The response should be an exact copy of every record.

^^^^^^^^

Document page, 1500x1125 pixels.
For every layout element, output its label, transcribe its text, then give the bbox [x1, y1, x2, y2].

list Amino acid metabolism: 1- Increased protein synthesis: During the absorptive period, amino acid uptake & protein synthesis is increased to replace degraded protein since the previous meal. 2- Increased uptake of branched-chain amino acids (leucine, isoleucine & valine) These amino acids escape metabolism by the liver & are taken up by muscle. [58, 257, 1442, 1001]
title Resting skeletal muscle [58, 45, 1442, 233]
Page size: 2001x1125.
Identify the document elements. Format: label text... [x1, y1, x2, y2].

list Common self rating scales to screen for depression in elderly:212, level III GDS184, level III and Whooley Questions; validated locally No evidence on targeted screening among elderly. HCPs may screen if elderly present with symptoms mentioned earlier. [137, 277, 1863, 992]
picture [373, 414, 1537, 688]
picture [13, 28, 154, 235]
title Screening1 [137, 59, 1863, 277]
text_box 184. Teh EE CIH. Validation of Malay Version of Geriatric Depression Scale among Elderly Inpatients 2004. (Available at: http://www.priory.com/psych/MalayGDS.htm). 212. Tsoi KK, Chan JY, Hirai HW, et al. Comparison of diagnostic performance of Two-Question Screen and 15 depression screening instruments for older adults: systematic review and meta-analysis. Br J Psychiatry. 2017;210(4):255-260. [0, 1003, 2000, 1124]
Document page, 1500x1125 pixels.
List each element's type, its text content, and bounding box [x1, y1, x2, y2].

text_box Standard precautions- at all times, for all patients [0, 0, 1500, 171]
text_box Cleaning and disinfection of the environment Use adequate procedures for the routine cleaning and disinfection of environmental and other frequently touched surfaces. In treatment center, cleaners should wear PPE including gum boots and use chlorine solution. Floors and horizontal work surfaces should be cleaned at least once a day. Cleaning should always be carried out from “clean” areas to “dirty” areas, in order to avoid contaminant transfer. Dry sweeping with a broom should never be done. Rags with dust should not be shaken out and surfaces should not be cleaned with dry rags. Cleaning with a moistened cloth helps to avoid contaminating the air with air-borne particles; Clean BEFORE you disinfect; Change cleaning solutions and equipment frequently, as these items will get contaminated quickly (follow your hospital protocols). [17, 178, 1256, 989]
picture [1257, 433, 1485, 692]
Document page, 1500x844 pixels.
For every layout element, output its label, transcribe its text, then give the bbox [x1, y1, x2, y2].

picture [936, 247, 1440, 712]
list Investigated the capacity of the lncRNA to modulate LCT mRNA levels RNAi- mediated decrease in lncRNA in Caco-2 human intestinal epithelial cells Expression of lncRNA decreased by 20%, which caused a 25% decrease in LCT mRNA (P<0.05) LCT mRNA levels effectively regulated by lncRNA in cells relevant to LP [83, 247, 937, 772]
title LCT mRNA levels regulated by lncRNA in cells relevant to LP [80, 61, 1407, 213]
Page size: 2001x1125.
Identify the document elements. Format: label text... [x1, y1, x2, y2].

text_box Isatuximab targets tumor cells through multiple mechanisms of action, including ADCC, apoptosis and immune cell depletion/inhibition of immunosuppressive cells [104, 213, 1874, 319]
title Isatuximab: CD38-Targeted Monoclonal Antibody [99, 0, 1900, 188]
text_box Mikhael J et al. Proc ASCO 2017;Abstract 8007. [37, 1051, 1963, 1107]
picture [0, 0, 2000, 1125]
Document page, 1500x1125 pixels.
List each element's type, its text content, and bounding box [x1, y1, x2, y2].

^^^^^^^^

_Answer space_
Document page, 1500x1125 pixels.
For every layout element, output its label, transcribe its text, then give the bbox [x1, y1, x2, y2].

list Amino acid metabolism: 1- Increased protein synthesis: During the absorptive period, amino acid uptake & protein synthesis is increased to replace degraded protein since the previous meal. 2- Increased uptake of branched-chain amino acids (leucine, isoleucine & valine) These amino acids escape metabolism by the liver & are taken up by muscle. [58, 257, 1442, 1001]
title Resting skeletal muscle [58, 45, 1442, 233]
Page size: 2001x1125.
Identify the document elements. Format: label text... [x1, y1, x2, y2].

list Common self rating scales to screen for depression in elderly:212, level III GDS184, level III and Whooley Questions; validated locally No evidence on targeted screening among elderly. HCPs may screen if elderly present with symptoms mentioned earlier. [137, 277, 1863, 992]
picture [373, 414, 1537, 688]
picture [13, 28, 154, 235]
title Screening1 [137, 59, 1863, 277]
text_box 184. Teh EE CIH. Validation of Malay Version of Geriatric Depression Scale among Elderly Inpatients 2004. (Available at: http://www.priory.com/psych/MalayGDS.htm). 212. Tsoi KK, Chan JY, Hirai HW, et al. Comparison of diagnostic performance of Two-Question Screen and 15 depression screening instruments for older adults: systematic review and meta-analysis. Br J Psychiatry. 2017;210(4):255-260. [0, 1003, 2000, 1124]
Document page, 1500x1125 pixels.
List each element's type, its text content, and bounding box [x1, y1, x2, y2].

text_box Standard precautions- at all times, for all patients [0, 0, 1500, 171]
text_box Cleaning and disinfection of the environment Use adequate procedures for the routine cleaning and disinfection of environmental and other frequently touched surfaces. In treatment center, cleaners should wear PPE including gum boots and use chlorine solution. Floors and horizontal work surfaces should be cleaned at least once a day. Cleaning should always be carried out from “clean” areas to “dirty” areas, in order to avoid contaminant transfer. Dry sweeping with a broom should never be done. Rags with dust should not be shaken out and surfaces should not be cleaned with dry rags. Cleaning with a moistened cloth helps to avoid contaminating the air with air-borne particles; Clean BEFORE you disinfect; Change cleaning solutions and equipment frequently, as these items will get contaminated quickly (follow your hospital protocols). [17, 178, 1256, 989]
picture [1257, 433, 1485, 692]
Document page, 1500x844 pixels.
For every layout element, output its label, transcribe its text, then give the bbox [x1, y1, x2, y2].

picture [936, 247, 1440, 712]
list Investigated the capacity of the lncRNA to modulate LCT mRNA levels RNAi- mediated decrease in lncRNA in Caco-2 human intestinal epithelial cells Expression of lncRNA decreased by 20%, which caused a 25% decrease in LCT mRNA (P<0.05) LCT mRNA levels effectively regulated by lncRNA in cells relevant to LP [83, 247, 937, 772]
title LCT mRNA levels regulated by lncRNA in cells relevant to LP [80, 61, 1407, 213]
Page size: 2001x1125.
Identify the document elements. Format: label text... [x1, y1, x2, y2].

text_box Isatuximab targets tumor cells through multiple mechanisms of action, including ADCC, apoptosis and immune cell depletion/inhibition of immunosuppressive cells [104, 213, 1874, 319]
title Isatuximab: CD38-Targeted Monoclonal Antibody [99, 0, 1900, 188]
text_box Mikhael J et al. Proc ASCO 2017;Abstract 8007. [37, 1051, 1963, 1107]
picture [0, 0, 2000, 1125]
Document page, 1500x1125 pixels.
List each element's type, its text content, and bounding box [x1, y1, x2, y2].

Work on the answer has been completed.